Problem:
Could you repeat the lines below, swapping every "common name" for "vernacular name" and leaving everything else unchanged?

Supplied material:
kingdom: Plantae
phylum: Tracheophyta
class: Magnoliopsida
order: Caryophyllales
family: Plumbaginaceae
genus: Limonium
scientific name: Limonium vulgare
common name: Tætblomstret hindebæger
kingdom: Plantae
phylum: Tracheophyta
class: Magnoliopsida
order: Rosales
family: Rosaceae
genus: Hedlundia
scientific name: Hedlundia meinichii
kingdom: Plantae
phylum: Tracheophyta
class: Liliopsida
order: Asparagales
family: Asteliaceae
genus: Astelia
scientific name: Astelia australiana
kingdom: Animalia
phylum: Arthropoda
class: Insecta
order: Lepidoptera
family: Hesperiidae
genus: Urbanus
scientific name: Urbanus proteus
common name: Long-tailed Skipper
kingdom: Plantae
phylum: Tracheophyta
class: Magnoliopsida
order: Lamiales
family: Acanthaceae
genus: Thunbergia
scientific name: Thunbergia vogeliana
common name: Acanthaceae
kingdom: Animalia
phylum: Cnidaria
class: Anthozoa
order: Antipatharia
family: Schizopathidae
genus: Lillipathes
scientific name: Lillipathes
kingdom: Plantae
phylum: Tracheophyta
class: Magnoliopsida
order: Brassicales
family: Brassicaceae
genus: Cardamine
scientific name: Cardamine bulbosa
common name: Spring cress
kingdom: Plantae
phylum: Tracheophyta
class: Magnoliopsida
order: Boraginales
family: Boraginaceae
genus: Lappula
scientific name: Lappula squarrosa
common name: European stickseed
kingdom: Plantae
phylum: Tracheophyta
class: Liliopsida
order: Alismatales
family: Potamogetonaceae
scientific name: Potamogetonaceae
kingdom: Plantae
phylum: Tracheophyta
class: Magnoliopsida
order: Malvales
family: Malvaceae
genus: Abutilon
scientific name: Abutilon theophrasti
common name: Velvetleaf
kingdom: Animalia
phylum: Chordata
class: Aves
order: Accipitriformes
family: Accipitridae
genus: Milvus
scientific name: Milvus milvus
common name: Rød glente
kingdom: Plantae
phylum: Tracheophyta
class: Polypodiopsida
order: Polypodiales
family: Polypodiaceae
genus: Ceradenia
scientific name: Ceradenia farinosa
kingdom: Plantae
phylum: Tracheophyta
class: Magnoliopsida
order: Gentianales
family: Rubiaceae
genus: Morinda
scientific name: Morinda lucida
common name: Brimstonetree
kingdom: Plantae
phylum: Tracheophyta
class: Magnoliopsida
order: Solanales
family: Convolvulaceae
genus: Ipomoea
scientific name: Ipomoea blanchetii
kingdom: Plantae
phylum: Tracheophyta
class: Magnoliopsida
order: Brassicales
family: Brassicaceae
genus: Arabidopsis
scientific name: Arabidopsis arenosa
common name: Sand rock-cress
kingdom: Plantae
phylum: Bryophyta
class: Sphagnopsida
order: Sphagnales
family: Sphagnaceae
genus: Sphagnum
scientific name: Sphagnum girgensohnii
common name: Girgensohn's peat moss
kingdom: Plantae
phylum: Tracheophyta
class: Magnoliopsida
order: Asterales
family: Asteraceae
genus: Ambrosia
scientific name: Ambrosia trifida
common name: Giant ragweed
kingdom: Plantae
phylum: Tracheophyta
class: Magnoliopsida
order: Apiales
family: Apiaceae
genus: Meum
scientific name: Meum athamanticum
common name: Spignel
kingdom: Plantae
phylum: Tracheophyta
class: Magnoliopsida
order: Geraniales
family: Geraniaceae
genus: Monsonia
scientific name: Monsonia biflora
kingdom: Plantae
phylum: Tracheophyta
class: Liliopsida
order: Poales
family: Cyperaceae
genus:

Response:
kingdom: Plantae
phylum: Tracheophyta
class: Magnoliopsida
order: Caryophyllales
family: Plumbaginaceae
genus: Limonium
scientific name: Limonium vulgare
vernacular name: Tætblomstret hindebæger
kingdom: Plantae
phylum: Tracheophyta
class: Magnoliopsida
order: Rosales
family: Rosaceae
genus: Hedlundia
scientific name: Hedlundia meinichii
kingdom: Plantae
phylum: Tracheophyta
class: Liliopsida
order: Asparagales
family: Asteliaceae
genus: Astelia
scientific name: Astelia australiana
kingdom: Animalia
phylum: Arthropoda
class: Insecta
order: Lepidoptera
family: Hesperiidae
genus: Urbanus
scientific name: Urbanus proteus
vernacular name: Long-tailed Skipper
kingdom: Plantae
phylum: Tracheophyta
class: Magnoliopsida
order: Lamiales
family: Acanthaceae
genus: Thunbergia
scientific name: Thunbergia vogeliana
vernacular name: Acanthaceae
kingdom: Animalia
phylum: Cnidaria
class: Anthozoa
order: Antipatharia
family: Schizopathidae
genus: Lillipathes
scientific name: Lillipathes
kingdom: Plantae
phylum: Tracheophyta
class: Magnoliopsida
order: Brassicales
family: Brassicaceae
genus: Cardamine
scientific name: Cardamine bulbosa
vernacular name: Spring cress
kingdom: Plantae
phylum: Tracheophyta
class: Magnoliopsida
order: Boraginales
family: Boraginaceae
genus: Lappula
scientific name: Lappula squarrosa
vernacular name: European stickseed
kingdom: Plantae
phylum: Tracheophyta
class: Liliopsida
order: Alismatales
family: Potamogetonaceae
scientific name: Potamogetonaceae
kingdom: Plantae
phylum: Tracheophyta
class: Magnoliopsida
order: Malvales
family: Malvaceae
genus: Abutilon
scientific name: Abutilon theophrasti
vernacular name: Velvetleaf
kingdom: Animalia
phylum: Chordata
class: Aves
order: Accipitriformes
family: Accipitridae
genus: Milvus
scientific name: Milvus milvus
vernacular name: Rød glente
kingdom: Plantae
phylum: Tracheophyta
class: Polypodiopsida
order: Polypodiales
family: Polypodiaceae
genus: Ceradenia
scientific name: Ceradenia farinosa
kingdom: Plantae
phylum: Tracheophyta
class: Magnoliopsida
order: Gentianales
family: Rubiaceae
genus: Morinda
scientific name: Morinda lucida
vernacular name: Brimstonetree
kingdom: Plantae
phylum: Tracheophyta
class: Magnoliopsida
order: Solanales
family: Convolvulaceae
genus: Ipomoea
scientific name: Ipomoea blanchetii
kingdom: Plantae
phylum: Tracheophyta
class: Magnoliopsida
order: Brassicales
family: Brassicaceae
genus: Arabidopsis
scientific name: Arabidopsis arenosa
vernacular name: Sand rock-cress
kingdom: Plantae
phylum: Bryophyta
class: Sphagnopsida
order: Sphagnales
family: Sphagnaceae
genus: Sphagnum
scientific name: Sphagnum girgensohnii
vernacular name: Girgensohn's peat moss
kingdom: Plantae
phylum: Tracheophyta
class: Magnoliopsida
order: Asterales
family: Asteraceae
genus: Ambrosia
scientific name: Ambrosia trifida
vernacular name: Giant ragweed
kingdom: Plantae
phylum: Tracheophyta
class: Magnoliopsida
order: Apiales
family: Apiaceae
genus: Meum
scientific name: Meum athamanticum
vernacular name: Spignel
kingdom: Plantae
phylum: Tracheophyta
class: Magnoliopsida
order: Geraniales
family: Geraniaceae
genus: Monsonia
scientific name: Monsonia biflora
kingdom: Plantae
phylum: Tracheophyta
class: Liliopsida
order: Poales
family: Cyperaceae
genus:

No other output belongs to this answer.